#### [练习说明]
续写这段关于转铁蛋白融合蛋白的权利要求节选，从其最后一句之后接着写。

#### [文本节选]

2.权利要求1的融合蛋白，其中治疗性蛋白质或肽选自包含β-干扰素(IFN)、胰高血糖素样肽(GLP-1)、促红细胞生成素模拟肽(EMP1)、T-20、胰岛素和可溶的毒素受体的组。
3.权利要求2的融合蛋白，其中可溶的毒素受体是突触结合蛋白I。
4.权利要求1的融合蛋白，其中治疗性蛋白质或肽或者可溶的毒素受体被融合到Tf的C末端。
5.权利要求1的融合蛋白，其中治疗性蛋白质或肽或者可溶的毒素受体被融合到Tf的N末端。
6.权利要求1的融合蛋白，其中治疗性蛋白质或肽或者可溶的毒素受体被插入到Tf的至少一个环中。
7.权利要求1的融合蛋白，其中Tf蛋白质对转铁蛋白受体(TfR)的亲合性下降。
8.权利要求1的融合蛋白，其中Tf蛋白是乳铁蛋白。
9.权利要求7的融合蛋白，其中Tf蛋白不结合TfR。
10.权利要求1的融合蛋白，其中Tf蛋白对铁的亲合性下降。
11.权利要求10的融合蛋白，其中Tf蛋白不结合铁。
12.权利要求1的融合蛋白，其中所述Tf蛋白包含至少一个防止糖基化的突变。
13.权利要求12的融合蛋白，其中Tf蛋白是乳铁蛋白。
14.权利要求1的融合蛋白，其在存在衣霉素时被表达。
15.权利要求1的融合蛋白，其中所述Tf蛋白包含Tf蛋白质的N-结构域的部分、桥连肽和Tf蛋白质的C-结构域的部分。
16.权利要求15的融合蛋白，其中桥连肽将治疗性蛋白质或肽连接到Tf上。
17.权利要求15的融合蛋白，其中治疗性蛋白质或肽被插入到Tf蛋白质的N末端和C-结构域之间。
18.权利要求1的融合蛋白，其中Tf蛋白质在铰链区包含至少一个氨基酸取代、删除或添加。
19.权利要求18的融合蛋白，其中所述铰链区选自SEQ ID NO3的约残基94到约残基96、SEQ ID NO3的约残基245到约残基247、SEQ IDNO3的约残基316到约残基318、SEQ ID NO3的约残基425到约残基427、SEQ ID NO3的约残基581到约残基582或SEQ ID NO3的约残基652到约残基658。

收集的数据
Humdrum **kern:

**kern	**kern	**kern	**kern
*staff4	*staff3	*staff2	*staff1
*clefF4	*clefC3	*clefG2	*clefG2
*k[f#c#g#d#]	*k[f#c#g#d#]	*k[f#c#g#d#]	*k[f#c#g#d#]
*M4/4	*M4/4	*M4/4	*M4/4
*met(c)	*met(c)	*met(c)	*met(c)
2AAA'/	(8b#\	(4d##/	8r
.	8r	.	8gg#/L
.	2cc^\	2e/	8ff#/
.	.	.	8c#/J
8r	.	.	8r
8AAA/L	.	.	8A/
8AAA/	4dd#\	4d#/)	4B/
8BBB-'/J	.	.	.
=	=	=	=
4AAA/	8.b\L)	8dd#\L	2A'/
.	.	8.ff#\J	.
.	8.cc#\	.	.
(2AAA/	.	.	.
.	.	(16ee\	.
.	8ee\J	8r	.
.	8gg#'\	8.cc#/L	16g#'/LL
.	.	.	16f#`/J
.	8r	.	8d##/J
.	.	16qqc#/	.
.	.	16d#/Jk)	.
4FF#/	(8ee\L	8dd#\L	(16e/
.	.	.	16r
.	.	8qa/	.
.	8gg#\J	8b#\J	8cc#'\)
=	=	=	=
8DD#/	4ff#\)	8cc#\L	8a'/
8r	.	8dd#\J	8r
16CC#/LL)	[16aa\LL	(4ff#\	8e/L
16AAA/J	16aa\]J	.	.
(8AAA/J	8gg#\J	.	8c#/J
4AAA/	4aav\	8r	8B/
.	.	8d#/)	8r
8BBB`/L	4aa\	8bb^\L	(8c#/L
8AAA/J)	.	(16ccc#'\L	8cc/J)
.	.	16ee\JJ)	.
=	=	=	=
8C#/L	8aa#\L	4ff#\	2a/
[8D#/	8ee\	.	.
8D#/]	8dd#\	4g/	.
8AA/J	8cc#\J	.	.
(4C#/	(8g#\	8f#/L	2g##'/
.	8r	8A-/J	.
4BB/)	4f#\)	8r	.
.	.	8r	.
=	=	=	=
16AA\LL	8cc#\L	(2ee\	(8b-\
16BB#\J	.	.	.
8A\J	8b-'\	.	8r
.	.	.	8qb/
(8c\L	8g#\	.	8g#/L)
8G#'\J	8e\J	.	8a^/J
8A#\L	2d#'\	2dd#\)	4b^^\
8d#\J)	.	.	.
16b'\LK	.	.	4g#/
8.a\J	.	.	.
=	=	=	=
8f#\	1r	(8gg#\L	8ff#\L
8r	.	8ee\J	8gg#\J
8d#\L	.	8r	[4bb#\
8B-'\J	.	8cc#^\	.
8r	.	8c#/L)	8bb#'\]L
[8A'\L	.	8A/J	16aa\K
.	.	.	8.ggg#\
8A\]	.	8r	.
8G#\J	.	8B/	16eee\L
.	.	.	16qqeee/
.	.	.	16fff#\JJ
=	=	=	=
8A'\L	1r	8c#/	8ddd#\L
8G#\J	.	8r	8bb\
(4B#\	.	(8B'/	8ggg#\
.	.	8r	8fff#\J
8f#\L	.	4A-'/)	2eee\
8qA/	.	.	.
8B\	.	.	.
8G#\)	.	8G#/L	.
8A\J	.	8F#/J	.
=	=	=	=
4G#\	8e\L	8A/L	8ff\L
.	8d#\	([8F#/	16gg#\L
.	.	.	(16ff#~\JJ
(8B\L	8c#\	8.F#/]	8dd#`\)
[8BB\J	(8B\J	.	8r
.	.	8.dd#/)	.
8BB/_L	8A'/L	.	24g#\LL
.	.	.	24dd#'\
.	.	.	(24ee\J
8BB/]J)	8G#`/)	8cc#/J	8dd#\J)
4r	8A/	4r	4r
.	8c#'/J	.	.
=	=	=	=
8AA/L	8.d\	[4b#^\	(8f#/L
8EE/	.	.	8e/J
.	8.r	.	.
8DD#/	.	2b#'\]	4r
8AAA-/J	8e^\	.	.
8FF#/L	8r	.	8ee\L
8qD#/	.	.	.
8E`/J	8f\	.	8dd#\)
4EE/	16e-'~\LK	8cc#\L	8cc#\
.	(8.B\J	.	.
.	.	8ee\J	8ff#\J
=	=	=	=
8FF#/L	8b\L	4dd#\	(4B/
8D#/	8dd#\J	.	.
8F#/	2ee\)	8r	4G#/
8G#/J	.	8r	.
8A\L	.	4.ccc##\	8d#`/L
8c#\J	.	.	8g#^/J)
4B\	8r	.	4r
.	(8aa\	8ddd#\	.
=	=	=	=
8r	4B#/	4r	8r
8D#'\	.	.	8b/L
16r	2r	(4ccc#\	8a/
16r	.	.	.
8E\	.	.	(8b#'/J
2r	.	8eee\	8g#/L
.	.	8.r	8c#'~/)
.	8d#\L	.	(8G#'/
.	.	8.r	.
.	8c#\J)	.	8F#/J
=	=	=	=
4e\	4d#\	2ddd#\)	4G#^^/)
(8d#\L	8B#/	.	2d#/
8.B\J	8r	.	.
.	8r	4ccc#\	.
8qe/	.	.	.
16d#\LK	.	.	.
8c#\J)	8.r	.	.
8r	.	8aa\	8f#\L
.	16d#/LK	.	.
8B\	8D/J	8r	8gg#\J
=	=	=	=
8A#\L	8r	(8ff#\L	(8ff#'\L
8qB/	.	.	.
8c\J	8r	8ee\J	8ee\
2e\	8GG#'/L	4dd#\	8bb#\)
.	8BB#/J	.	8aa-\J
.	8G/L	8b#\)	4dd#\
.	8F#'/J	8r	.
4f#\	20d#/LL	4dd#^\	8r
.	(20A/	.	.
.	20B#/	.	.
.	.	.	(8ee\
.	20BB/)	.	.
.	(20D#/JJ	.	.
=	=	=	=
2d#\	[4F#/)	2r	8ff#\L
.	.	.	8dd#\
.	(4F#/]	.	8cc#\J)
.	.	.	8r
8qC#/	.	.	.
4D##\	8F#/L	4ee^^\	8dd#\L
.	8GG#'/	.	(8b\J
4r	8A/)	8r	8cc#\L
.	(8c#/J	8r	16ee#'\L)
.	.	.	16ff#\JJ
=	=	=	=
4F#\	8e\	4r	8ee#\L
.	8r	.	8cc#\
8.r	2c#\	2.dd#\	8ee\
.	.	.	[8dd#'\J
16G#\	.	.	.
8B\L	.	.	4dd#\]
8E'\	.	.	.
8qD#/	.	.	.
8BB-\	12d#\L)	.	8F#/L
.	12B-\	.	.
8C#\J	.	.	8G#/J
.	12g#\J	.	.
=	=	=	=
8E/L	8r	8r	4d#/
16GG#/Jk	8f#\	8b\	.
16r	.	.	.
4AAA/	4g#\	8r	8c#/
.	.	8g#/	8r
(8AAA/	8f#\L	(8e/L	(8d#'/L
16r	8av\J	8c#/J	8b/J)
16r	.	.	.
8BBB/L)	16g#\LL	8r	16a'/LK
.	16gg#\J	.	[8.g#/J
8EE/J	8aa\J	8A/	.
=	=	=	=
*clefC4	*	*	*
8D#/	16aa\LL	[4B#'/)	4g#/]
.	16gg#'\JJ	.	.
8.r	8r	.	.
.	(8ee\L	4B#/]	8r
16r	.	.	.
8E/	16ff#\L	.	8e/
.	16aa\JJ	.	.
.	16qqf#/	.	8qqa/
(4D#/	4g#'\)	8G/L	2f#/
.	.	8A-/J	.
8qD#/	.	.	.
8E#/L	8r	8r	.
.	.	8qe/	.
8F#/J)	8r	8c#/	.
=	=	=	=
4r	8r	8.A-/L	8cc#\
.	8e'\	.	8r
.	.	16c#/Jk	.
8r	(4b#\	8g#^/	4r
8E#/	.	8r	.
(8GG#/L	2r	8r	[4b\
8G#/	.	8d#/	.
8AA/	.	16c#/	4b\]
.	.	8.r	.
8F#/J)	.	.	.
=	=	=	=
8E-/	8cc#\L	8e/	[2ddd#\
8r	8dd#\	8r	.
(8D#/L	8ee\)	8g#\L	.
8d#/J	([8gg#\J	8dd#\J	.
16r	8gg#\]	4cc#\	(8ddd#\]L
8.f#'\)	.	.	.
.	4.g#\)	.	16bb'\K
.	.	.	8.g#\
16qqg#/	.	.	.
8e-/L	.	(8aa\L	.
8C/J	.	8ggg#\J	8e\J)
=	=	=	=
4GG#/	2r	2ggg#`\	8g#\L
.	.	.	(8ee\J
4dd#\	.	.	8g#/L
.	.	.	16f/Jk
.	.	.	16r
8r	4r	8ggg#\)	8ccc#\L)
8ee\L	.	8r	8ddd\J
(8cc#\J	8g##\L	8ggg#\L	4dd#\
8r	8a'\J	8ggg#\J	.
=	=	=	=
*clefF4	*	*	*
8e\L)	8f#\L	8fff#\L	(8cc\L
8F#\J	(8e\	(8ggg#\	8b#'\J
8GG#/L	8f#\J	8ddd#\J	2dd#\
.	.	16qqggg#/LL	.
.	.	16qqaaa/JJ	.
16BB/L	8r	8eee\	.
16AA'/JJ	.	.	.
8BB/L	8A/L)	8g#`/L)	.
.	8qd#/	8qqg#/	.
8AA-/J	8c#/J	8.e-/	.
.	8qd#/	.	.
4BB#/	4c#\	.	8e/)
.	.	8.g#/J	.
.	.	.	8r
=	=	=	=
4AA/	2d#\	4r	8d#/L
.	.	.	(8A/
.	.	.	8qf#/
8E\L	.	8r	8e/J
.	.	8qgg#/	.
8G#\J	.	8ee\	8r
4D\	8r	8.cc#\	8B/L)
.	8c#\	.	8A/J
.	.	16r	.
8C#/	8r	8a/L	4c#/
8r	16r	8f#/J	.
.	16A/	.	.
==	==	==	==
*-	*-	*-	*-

#### [本题作答]
20.权利要求1的融合蛋白，其中所述Tf蛋白质在SEQ ID NO3中的选自Asp 63、Gly 65、Tyr 95、Tyr 188、Lys 206、His 207、His 249、Asp 392、Tyr 426、Tyr 514、Tyr 517、His 585、Thr 120、Arg 124、Ala 126、Gly 127、Thr 452、Arg 456、Ala 458或Gly 459的位置上具有至少一个氨基酸取代、删除或添加。
21.权利要求6的融合蛋白，其中治疗性蛋白质或肽替换Tf的至少一个环。
22.权利要求12的融合蛋白，其中糖基化位点选自对应于SEQ ID NO3的氨基酸N413和SEQ ID NO3的N611的氨基酸残基组成的组。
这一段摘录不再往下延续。